Every line below is to be copied exactly, with the pictures left out.
--- DATA FOR THIS TASK ---
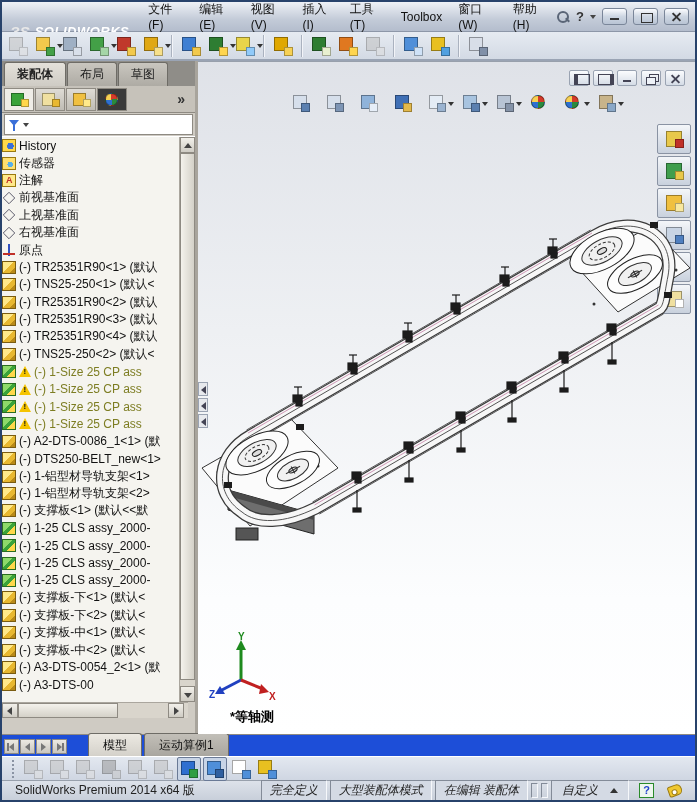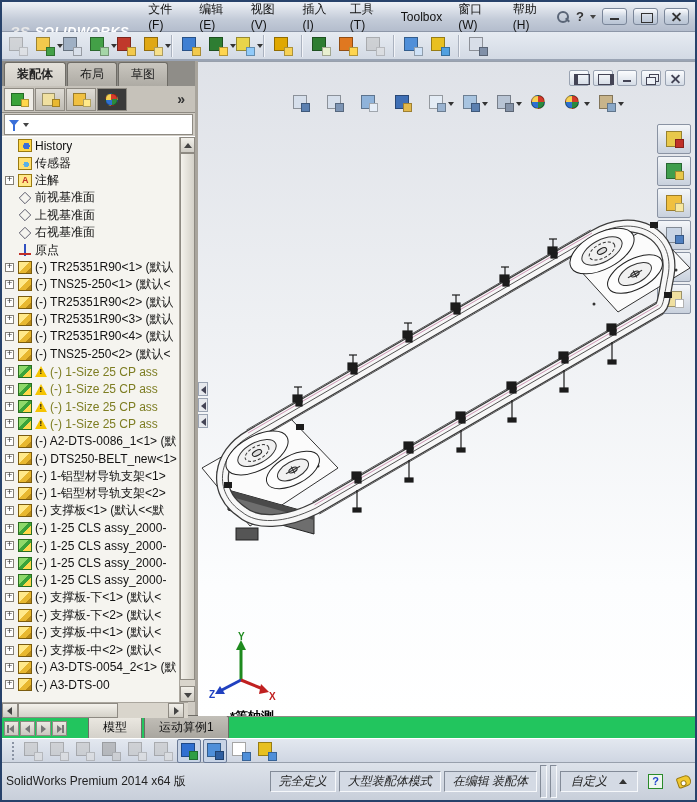--- a/index.html
+++ b/index.html
@@ -69,21 +69,21 @@
   .mgr-overflow { margin-left:auto; padding-right:8px; font-weight:bold; font-size:14px; color:#333; }
   .filter-bar { height:21px; flex:none; background:#fff; border:1px solid #8e8a82; margin:1px 2px; display:flex; align-items:center; padding-left:4px; gap:3px; }
   .funnel { width:11px; height:12px; position:relative; }
   .funnel::before { content:""; position:absolute; left:0; top:1px; width:0; height:0;
     border-left:5px solid transparent; border-right:5px solid transparent; border-top:6px solid #3a6fd8; }
   .funnel::after { content:""; position:absolute; left:4px; top:6px; width:2px; height:6px; background:#3a6fd8; }
 
   
   .tree-wrap { position:relative; height:566px; flex:none; background:#f5f4ef; overflow:hidden; border-top:1px solid #fff; }
   .tree-rows { position:absolute; left:0; top:0; right:16px; bottom:0; overflow:hidden; white-space:nowrap; }
-  .trow { height:17.4px; display:flex; align-items:center; padding-left:16px; position:relative; }
+  .trow { height:17.4px; display:flex; align-items:center; position:relative; }
   .trow.root { padding-left:2px; font-weight:bold; }
   .texp { position:absolute; left:3px; width:9px; height:9px; border:1px solid #848078; background:#fff; flex:none; }
   .texp::before { content:"+"; position:absolute; left:1px; top:-3px; font-size:9px; color:#333; }
   .tico { width:14px; height:13px; flex:none; margin-right:3px; position:relative; }
   .tico.part { background:linear-gradient(135deg,#ffe98a 0 45%,#e8b830 45% 75%,#b98a18 75%); border:1px solid #7a5c10; }
   .tico.assembly { background:linear-gradient(135deg,#8ed96a 0 40%,#3aa33a 40% 62%,#ffd84a 62%); border:1px solid #2a6d1f; }
   .tico.history { background:radial-gradient(circle at 62% 55%, #3a6fd8 0 34%, #ffd84a 35%); border:1px solid #9a7a10; }
   .tico.sensors { background:radial-gradient(circle at 60% 58%, #58b0e8 0 28%, #ffe070 29%); border:1px solid #9a7a10; }
   .tico.annotations { background:#ffe98a; border:1px solid #9a7a10; }
   .tico.annotations::after { content:"A"; position:absolute; left:3px; top:0px; font-size:9px; font-weight:bold; color:#c03028; }
@@ -134,39 +134,39 @@
   .tpb.wheel .b1 { border-radius:50%; background:conic-gradient(#d43a2a 0 25%,#2b8a3e 25% 50%,#2f6fd0 50% 75%,#f7d154 75%); }
 
   .fly-arrows { position:absolute; left:0; top:320px; display:flex; flex-direction:column; gap:2px; }
   .flyb { width:10px; height:14px; background:#e7e9ed; border:1px solid #9aa3b2; position:relative; }
   .flyb::after { content:""; position:absolute; left:2px; top:3px; border-top:4px solid transparent; border-bottom:4px solid transparent; border-right:5px solid #445; }
 
   .view-label { position:absolute; left:32px; top:646px; font-weight:bold; font-size:13px; color:#000; }
   .triad { position:absolute; left:10px; top:570px; }
 
   
-  .bottom-tabs { height:22px; flex:none; display:flex; align-items:flex-end; background:#22c55e; border-top:1px solid #8e8a82; padding:0 2px; }
+  .bottom-tabs { height:22px; flex:none; display:flex; align-items:flex-end; background:#1d4ed8; border-top:1px solid #8e8a82; padding:0 2px; }
   .navb { width:15px; height:15px; margin:0 1px 2px 0; background:linear-gradient(#ece9e2,#c9c6bf); border:1px solid #8e8a82; position:relative; }
   .navb::after { content:""; position:absolute; left:4px; top:3px; border-top:4px solid transparent; border-bottom:4px solid transparent; border-right:5px solid #777; }
   .navb.right::after { border-right:none; border-left:5px solid #777; }
   .navb.first::before,.navb.last::before { content:""; position:absolute; top:3px; width:2px; height:8px; background:#777; }
   .navb.first::before { left:2px; } .navb.last::before { right:2px; }
   .btab { padding:3px 14px 2px; margin-left:2px; background:linear-gradient(#bob ,#b4b1aa); background:linear-gradient(#c2bfb8,#a9a69f);
     border:1px solid #6e6c66; border-bottom:none; border-radius:3px 3px 0 0; }
   .btab.active { background:linear-gradient(#ece9e2,#d4d1ca); }
   .btabs-spacer { width:18px; }
 
   
   .lower-toolbar { height:24px; flex:none; display:flex; align-items:center; gap:2px; padding:0 4px 0 10px;
     background:linear-gradient(#e3e8f0,#cfd6e2); border-top:1px solid #fff; }
   .grip { width:3px; height:18px; border-left:2px dotted #8a93a3; margin-right:4px; }
 
   
-  .statusbar { height:38px; flex:none; display:flex; align-items:center; background:linear-gradient(#dde2ea,#c8cfda);
-    border-top:1px solid #98a0ac; padding:0 4px; font-size:12px; color:#222; }
+  .statusbar { height:20px; flex:none; display:flex; align-items:center; background:linear-gradient(#dde2ea,#c8cfda);
+    border-top:1px solid #98a0ac; padding:0 13px; font-size:12px; color:#222; }
   .sb-seg { border:1px solid; border-color:#838b98 #f6f8fb #f6f8fb #838b98; padding:1px 8px; margin-left:3px; background:#d4dae4; white-space:nowrap;font-style:italic; }
   .sb-thin { width:7px; align-self:stretch; margin:2px 0 2px 3px; border:1px solid; border-color:#838b98 #f6f8fb #f6f8fb #838b98; }
   .sb-custom { display:flex; align-items:center; gap:12px; padding:1px 10px; }
   .tri-up-s { width:0; height:0; border-left:4px solid transparent; border-right:4px solid transparent; border-bottom:5px solid #333; }
   .helpbox { width:15px; height:15px; border:1px solid #2a8a2a; background:#eef6ee; color:#2244cc; font-weight:bold;
     font-size:11px; text-align:center; line-height:13px; margin-left:10px; }
   .tag-ico { width:14px; height:11px; background:#f0c830; border:1px solid #9a7a10; border-radius:2px 5px 5px 2px;
     position:relative; transform:rotate(-20deg); margin-left:14px; }
   .tag-ico::after { content:""; position:absolute; left:2px; top:3px; width:4px; height:4px; border-radius:50%; background:#fff; border:1px solid #9a7a10; }
 </style>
---
*EXERCISE RESPONSE:*
--- a/index.html
+++ b/index.html
@@ -69,21 +69,21 @@
   .mgr-overflow { margin-left:auto; padding-right:8px; font-weight:bold; font-size:14px; color:#333; }
   .filter-bar { height:21px; flex:none; background:#fff; border:1px solid #8e8a82; margin:1px 2px; display:flex; align-items:center; padding-left:4px; gap:3px; }
   .funnel { width:11px; height:12px; position:relative; }
   .funnel::before { content:""; position:absolute; left:0; top:1px; width:0; height:0;
     border-left:5px solid transparent; border-right:5px solid transparent; border-top:6px solid #3a6fd8; }
   .funnel::after { content:""; position:absolute; left:4px; top:6px; width:2px; height:6px; background:#3a6fd8; }
 
   
   .tree-wrap { position:relative; height:566px; flex:none; background:#f5f4ef; overflow:hidden; border-top:1px solid #fff; }
   .tree-rows { position:absolute; left:0; top:0; right:16px; bottom:0; overflow:hidden; white-space:nowrap; }
-  .trow { height:17.4px; display:flex; align-items:center; padding-left:16px; position:relative; }
+  .trow { height:17.4px; display:flex; align-items:center; position:relative; }
   .trow.root { padding-left:2px; font-weight:bold; }
   .texp { position:absolute; left:3px; width:9px; height:9px; border:1px solid #848078; background:#fff; flex:none; }
   .texp::before { content:"+"; position:absolute; left:1px; top:-3px; font-size:9px; color:#333; }
   .tico { width:14px; height:13px; flex:none; margin-right:3px; position:relative; }
   .tico.part { background:linear-gradient(135deg,#ffe98a 0 45%,#e8b830 45% 75%,#b98a18 75%); border:1px solid #7a5c10; }
   .tico.assembly { background:linear-gradient(135deg,#8ed96a 0 40%,#3aa33a 40% 62%,#ffd84a 62%); border:1px solid #2a6d1f; }
   .tico.history { background:radial-gradient(circle at 62% 55%, #3a6fd8 0 34%, #ffd84a 35%); border:1px solid #9a7a10; }
   .tico.sensors { background:radial-gradient(circle at 60% 58%, #58b0e8 0 28%, #ffe070 29%); border:1px solid #9a7a10; }
   .tico.annotations { background:#ffe98a; border:1px solid #9a7a10; }
   .tico.annotations::after { content:"A"; position:absolute; left:3px; top:0px; font-size:9px; font-weight:bold; color:#c03028; }
@@ -134,39 +134,39 @@
   .tpb.wheel .b1 { border-radius:50%; background:conic-gradient(#d43a2a 0 25%,#2b8a3e 25% 50%,#2f6fd0 50% 75%,#f7d154 75%); }
 
   .fly-arrows { position:absolute; left:0; top:320px; display:flex; flex-direction:column; gap:2px; }
   .flyb { width:10px; height:14px; background:#e7e9ed; border:1px solid #9aa3b2; position:relative; }
   .flyb::after { content:""; position:absolute; left:2px; top:3px; border-top:4px solid transparent; border-bottom:4px solid transparent; border-right:5px solid #445; }
 
   .view-label { position:absolute; left:32px; top:646px; font-weight:bold; font-size:13px; color:#000; }
   .triad { position:absolute; left:10px; top:570px; }
 
   
-  .bottom-tabs { height:22px; flex:none; display:flex; align-items:flex-end; background:#22c55e; border-top:1px solid #8e8a82; padding:0 2px; }
+  .bottom-tabs { height:22px; flex:none; display:flex; align-items:flex-end; background:#1d4ed8; border-top:1px solid #8e8a82; padding:0 2px; }
   .navb { width:15px; height:15px; margin:0 1px 2px 0; background:linear-gradient(#ece9e2,#c9c6bf); border:1px solid #8e8a82; position:relative; }
   .navb::after { content:""; position:absolute; left:4px; top:3px; border-top:4px solid transparent; border-bottom:4px solid transparent; border-right:5px solid #777; }
   .navb.right::after { border-right:none; border-left:5px solid #777; }
   .navb.first::before,.navb.last::before { content:""; position:absolute; top:3px; width:2px; height:8px; background:#777; }
   .navb.first::before { left:2px; } .navb.last::before { right:2px; }
   .btab { padding:3px 14px 2px; margin-left:2px; background:linear-gradient(#bob ,#b4b1aa); background:linear-gradient(#c2bfb8,#a9a69f);
     border:1px solid #6e6c66; border-bottom:none; border-radius:3px 3px 0 0; }
   .btab.active { background:linear-gradient(#ece9e2,#d4d1ca); }
   .btabs-spacer { width:18px; }
 
   
   .lower-toolbar { height:24px; flex:none; display:flex; align-items:center; gap:2px; padding:0 4px 0 10px;
     background:linear-gradient(#e3e8f0,#cfd6e2); border-top:1px solid #fff; }
   .grip { width:3px; height:18px; border-left:2px dotted #8a93a3; margin-right:4px; }
 
   
-  .statusbar { height:38px; flex:none; display:flex; align-items:center; background:linear-gradient(#dde2ea,#c8cfda);
-    border-top:1px solid #98a0ac; padding:0 4px; font-size:12px; color:#222; }
+  .statusbar { height:20px; flex:none; display:flex; align-items:center; background:linear-gradient(#dde2ea,#c8cfda);
+    border-top:1px solid #98a0ac; padding:0 13px; font-size:12px; color:#222; }
   .sb-seg { border:1px solid; border-color:#838b98 #f6f8fb #f6f8fb #838b98; padding:1px 8px; margin-left:3px; background:#d4dae4; white-space:nowrap;font-style:italic; }
   .sb-thin { width:7px; align-self:stretch; margin:2px 0 2px 3px; border:1px solid; border-color:#838b98 #f6f8fb #f6f8fb #838b98; }
   .sb-custom { display:flex; align-items:center; gap:12px; padding:1px 10px; }
   .tri-up-s { width:0; height:0; border-left:4px solid transparent; border-right:4px solid transparent; border-bottom:5px solid #333; }
   .helpbox { width:15px; height:15px; border:1px solid #2a8a2a; background:#eef6ee; color:#2244cc; font-weight:bold;
     font-size:11px; text-align:center; line-height:13px; margin-left:10px; }
   .tag-ico { width:14px; height:11px; background:#f0c830; border:1px solid #9a7a10; border-radius:2px 5px 5px 2px;
     position:relative; transform:rotate(-20deg); margin-left:14px; }
   .tag-ico::after { content:""; position:absolute; left:2px; top:3px; width:4px; height:4px; border-radius:50%; background:#fff; border:1px solid #9a7a10; }
 </style>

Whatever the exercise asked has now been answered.